Recover calls a function and regains control of the calling thread when the function panics or behaves undefined. Recover is licensed under the terms of the MIT License.
Recover call, calls function with args, if the function does not panic,
will return the called function's return value. If the function panics, will
return error.Panic.
const recover = @import("recover");
try recover.call(function, args);
-
Enabled runtime safety checks, such as unreachable, index out of bounds, overflow, division by zero, incorrect pointer alignment, etc.
-
In the root source file define panic as recover.panic or override the default panic handler and call recover
panicked.
pub const panic = recover.panic;
- Excluding Windows, linking to C standard library is required.

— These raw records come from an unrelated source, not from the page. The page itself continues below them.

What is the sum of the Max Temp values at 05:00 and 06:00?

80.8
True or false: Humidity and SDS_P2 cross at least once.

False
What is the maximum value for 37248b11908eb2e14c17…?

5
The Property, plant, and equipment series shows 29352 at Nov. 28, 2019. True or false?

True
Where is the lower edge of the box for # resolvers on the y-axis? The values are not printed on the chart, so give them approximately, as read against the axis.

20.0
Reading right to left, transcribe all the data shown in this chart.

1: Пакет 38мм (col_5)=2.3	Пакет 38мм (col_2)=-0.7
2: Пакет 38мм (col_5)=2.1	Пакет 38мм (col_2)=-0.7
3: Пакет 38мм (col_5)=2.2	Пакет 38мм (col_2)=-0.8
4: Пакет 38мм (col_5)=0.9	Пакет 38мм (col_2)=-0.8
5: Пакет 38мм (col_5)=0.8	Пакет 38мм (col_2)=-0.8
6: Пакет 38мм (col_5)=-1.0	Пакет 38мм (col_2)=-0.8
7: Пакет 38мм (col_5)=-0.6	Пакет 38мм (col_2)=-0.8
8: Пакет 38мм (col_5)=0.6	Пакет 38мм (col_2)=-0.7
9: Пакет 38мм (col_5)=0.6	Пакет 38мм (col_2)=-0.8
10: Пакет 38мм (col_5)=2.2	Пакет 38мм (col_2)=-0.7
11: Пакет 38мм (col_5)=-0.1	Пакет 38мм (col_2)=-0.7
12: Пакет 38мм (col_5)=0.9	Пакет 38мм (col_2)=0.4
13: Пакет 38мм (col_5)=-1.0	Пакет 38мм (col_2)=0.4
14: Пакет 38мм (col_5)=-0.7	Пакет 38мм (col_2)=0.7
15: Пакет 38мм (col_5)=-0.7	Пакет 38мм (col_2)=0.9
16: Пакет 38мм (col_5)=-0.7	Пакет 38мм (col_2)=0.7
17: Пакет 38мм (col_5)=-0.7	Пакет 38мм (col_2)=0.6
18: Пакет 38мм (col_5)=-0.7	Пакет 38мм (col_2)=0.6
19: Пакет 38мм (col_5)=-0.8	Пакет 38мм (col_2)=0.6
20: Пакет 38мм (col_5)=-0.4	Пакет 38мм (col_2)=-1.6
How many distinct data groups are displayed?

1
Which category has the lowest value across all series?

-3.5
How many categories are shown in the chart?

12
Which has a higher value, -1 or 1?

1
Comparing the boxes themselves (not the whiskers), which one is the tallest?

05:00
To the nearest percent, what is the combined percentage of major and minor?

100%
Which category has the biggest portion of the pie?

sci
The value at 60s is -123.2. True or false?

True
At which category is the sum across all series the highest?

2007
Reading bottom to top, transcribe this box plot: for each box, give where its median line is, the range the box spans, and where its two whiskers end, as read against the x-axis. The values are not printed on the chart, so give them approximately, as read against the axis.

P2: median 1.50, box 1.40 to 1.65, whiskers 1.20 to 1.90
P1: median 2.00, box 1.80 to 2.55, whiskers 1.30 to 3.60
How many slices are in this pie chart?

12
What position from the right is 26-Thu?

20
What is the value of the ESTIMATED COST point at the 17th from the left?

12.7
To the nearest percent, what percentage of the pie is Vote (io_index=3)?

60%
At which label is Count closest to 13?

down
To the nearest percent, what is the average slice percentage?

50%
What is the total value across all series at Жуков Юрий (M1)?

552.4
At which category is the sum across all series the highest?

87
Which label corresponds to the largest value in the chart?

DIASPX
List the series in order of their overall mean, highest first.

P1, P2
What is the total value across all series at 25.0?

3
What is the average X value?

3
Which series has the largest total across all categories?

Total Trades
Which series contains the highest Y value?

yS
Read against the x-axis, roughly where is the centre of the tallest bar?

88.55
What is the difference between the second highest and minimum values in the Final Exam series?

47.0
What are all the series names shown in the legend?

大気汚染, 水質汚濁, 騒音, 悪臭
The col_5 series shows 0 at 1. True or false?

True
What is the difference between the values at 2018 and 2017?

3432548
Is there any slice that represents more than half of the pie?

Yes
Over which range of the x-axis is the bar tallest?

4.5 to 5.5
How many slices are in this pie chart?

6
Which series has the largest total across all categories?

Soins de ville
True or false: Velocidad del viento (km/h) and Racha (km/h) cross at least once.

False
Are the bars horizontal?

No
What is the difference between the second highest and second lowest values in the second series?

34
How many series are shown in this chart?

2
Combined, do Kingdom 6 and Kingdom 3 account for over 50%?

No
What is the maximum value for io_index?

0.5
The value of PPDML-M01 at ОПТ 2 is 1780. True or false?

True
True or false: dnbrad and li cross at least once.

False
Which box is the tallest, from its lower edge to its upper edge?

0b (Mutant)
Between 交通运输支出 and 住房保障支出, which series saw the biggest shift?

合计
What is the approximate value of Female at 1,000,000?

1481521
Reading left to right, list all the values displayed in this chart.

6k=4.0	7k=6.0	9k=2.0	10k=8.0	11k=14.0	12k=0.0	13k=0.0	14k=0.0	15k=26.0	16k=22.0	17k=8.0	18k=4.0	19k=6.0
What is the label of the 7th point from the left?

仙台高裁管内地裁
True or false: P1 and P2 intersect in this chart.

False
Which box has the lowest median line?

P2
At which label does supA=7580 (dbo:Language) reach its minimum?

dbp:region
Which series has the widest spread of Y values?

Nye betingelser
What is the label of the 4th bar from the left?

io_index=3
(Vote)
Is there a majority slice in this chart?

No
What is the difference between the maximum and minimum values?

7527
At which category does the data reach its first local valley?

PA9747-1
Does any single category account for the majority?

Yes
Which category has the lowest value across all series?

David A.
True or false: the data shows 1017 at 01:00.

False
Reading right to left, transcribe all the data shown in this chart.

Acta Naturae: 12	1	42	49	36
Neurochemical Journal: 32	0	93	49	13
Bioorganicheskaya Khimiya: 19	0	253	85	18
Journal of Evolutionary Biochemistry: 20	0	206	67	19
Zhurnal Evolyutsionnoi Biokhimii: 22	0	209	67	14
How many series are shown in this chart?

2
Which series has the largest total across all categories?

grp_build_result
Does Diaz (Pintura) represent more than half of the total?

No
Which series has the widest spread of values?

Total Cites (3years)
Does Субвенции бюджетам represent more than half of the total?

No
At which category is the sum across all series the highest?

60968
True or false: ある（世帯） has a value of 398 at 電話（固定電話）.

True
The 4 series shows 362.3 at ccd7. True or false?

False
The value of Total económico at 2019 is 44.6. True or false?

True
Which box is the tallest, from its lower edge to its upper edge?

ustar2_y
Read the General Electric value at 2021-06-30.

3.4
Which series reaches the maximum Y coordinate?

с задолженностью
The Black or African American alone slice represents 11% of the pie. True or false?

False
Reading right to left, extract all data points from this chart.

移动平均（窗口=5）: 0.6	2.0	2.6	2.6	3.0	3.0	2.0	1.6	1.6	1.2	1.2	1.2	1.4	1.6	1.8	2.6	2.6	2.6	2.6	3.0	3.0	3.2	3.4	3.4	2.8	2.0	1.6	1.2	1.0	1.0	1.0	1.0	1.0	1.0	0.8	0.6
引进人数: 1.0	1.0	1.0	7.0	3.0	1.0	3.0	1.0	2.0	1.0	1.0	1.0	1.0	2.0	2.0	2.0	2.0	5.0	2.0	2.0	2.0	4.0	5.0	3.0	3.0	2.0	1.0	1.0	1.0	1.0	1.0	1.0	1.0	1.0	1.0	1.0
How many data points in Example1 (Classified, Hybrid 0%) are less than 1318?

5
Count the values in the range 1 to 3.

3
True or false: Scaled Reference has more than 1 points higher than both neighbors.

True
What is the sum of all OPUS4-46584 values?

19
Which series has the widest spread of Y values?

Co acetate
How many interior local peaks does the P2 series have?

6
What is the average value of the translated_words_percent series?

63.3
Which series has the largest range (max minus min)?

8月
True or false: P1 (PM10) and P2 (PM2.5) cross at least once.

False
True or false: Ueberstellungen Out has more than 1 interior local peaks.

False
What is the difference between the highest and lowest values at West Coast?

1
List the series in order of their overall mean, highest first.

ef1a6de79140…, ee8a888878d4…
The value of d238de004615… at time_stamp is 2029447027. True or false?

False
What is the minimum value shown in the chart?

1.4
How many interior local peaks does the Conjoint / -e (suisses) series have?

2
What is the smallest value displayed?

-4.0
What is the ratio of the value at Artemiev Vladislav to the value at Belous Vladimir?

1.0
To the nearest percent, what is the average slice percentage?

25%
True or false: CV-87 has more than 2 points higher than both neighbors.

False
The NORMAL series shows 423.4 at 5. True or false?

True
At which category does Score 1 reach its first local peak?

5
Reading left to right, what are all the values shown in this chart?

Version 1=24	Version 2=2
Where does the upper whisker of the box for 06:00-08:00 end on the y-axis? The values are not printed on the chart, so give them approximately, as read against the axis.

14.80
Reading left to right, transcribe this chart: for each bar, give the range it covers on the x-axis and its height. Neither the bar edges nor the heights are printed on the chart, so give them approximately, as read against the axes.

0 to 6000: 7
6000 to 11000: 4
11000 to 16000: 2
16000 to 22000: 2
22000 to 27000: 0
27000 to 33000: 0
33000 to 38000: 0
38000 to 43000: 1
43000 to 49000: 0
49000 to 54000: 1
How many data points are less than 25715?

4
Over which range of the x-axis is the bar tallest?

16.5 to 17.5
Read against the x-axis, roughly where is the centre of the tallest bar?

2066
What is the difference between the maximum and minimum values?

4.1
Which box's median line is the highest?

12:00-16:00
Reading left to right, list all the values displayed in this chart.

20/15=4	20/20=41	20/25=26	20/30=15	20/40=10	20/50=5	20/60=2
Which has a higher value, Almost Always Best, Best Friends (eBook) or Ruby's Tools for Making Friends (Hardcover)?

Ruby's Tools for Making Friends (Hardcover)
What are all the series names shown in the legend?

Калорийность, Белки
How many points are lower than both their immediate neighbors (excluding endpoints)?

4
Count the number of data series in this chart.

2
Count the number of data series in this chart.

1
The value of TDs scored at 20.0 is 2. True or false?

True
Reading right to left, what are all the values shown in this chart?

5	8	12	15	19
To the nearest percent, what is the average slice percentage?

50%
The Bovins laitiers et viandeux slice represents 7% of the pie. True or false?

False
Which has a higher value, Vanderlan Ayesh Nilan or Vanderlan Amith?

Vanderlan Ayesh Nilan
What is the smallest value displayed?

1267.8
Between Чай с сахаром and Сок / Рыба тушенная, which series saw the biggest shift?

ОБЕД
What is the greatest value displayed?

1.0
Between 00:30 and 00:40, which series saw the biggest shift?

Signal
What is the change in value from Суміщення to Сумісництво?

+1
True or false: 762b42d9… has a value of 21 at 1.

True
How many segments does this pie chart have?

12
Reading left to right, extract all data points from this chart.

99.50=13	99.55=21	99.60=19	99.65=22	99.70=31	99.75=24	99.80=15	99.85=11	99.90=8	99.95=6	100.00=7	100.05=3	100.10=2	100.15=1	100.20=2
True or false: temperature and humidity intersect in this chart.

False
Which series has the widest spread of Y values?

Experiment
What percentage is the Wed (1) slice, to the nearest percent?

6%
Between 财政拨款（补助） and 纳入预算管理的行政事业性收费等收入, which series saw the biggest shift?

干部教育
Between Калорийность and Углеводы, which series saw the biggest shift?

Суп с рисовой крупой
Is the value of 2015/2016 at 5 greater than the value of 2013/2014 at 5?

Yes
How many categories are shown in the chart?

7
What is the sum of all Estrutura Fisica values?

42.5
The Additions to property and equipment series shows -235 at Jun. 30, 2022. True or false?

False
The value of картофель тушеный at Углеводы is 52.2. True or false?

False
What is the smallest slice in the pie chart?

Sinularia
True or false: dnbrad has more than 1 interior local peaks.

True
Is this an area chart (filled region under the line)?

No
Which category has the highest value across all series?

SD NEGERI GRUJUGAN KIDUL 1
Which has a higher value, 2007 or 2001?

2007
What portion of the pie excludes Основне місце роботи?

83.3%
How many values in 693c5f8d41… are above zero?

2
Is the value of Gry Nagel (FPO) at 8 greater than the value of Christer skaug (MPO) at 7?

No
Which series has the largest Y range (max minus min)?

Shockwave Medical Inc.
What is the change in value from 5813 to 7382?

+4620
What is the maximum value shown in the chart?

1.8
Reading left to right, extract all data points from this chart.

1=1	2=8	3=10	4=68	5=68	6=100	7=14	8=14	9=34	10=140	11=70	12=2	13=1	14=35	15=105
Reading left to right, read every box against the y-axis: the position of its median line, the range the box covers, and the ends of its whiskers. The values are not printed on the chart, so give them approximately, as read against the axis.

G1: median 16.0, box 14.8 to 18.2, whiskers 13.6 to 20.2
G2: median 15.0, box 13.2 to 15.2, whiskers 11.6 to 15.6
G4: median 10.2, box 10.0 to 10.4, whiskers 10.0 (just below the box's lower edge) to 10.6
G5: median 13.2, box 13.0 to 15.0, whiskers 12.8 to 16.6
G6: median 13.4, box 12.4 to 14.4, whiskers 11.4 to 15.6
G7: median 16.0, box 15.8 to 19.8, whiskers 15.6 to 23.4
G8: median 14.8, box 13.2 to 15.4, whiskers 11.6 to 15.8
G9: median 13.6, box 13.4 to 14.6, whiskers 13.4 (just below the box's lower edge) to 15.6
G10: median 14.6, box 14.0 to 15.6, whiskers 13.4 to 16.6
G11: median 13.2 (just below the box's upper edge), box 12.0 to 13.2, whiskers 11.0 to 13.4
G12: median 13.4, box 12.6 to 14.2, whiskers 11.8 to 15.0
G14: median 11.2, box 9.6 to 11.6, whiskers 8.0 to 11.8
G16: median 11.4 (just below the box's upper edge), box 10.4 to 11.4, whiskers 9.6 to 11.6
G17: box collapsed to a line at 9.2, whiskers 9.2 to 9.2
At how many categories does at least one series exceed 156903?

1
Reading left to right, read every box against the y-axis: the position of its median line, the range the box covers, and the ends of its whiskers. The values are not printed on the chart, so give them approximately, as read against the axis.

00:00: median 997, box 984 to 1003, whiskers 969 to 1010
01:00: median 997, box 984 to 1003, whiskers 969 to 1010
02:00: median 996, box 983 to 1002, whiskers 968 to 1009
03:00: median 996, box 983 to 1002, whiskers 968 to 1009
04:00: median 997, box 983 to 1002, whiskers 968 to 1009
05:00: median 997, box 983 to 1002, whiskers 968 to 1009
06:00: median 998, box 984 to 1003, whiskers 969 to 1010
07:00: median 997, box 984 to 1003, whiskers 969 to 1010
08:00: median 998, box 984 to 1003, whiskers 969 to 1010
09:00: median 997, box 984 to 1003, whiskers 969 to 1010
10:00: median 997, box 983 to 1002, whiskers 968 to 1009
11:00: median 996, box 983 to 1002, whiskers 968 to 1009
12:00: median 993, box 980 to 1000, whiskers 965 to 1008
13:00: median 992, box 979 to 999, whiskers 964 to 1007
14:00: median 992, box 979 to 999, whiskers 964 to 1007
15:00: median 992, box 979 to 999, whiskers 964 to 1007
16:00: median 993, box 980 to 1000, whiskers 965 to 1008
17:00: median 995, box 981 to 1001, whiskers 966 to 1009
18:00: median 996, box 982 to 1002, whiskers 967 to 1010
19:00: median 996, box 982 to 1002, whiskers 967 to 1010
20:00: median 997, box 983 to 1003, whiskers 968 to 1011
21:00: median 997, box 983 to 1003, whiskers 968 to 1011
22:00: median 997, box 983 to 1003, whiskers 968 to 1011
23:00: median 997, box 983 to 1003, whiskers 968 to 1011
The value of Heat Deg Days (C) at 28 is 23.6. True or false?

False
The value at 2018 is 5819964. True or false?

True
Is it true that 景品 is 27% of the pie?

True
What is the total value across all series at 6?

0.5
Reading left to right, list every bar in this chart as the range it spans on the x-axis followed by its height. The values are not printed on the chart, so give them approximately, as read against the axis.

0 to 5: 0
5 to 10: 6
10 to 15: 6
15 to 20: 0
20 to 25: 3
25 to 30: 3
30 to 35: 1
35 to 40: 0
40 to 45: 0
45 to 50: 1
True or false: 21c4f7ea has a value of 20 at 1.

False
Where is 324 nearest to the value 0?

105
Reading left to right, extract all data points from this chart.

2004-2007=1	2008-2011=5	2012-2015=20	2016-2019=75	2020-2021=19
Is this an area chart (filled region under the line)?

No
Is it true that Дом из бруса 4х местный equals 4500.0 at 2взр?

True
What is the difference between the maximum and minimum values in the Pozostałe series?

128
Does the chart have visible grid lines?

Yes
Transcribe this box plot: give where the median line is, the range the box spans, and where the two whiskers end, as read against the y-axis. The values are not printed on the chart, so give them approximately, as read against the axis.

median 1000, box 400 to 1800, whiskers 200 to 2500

Returns error.Panic because function division panics with runtime error
"division by zero".
fn division(num: u32, den: u32) u32 {
return num / den;
}
try recover.call(division, .{1, 0});
For recover to work for testing, you need a custom test runner with a panic handler:
pub const panic = @import("recover").panic;
To test that foo(0) panics:
test "foo(0) panics" {
const err = recover.call(foo, .{0});
std.testing.expectError(error.Panic, err).
}
- Recover is useful for testing panic and undefined behavior runtime safety checks.
- It is not recommended to use recover as a general exception mechanism.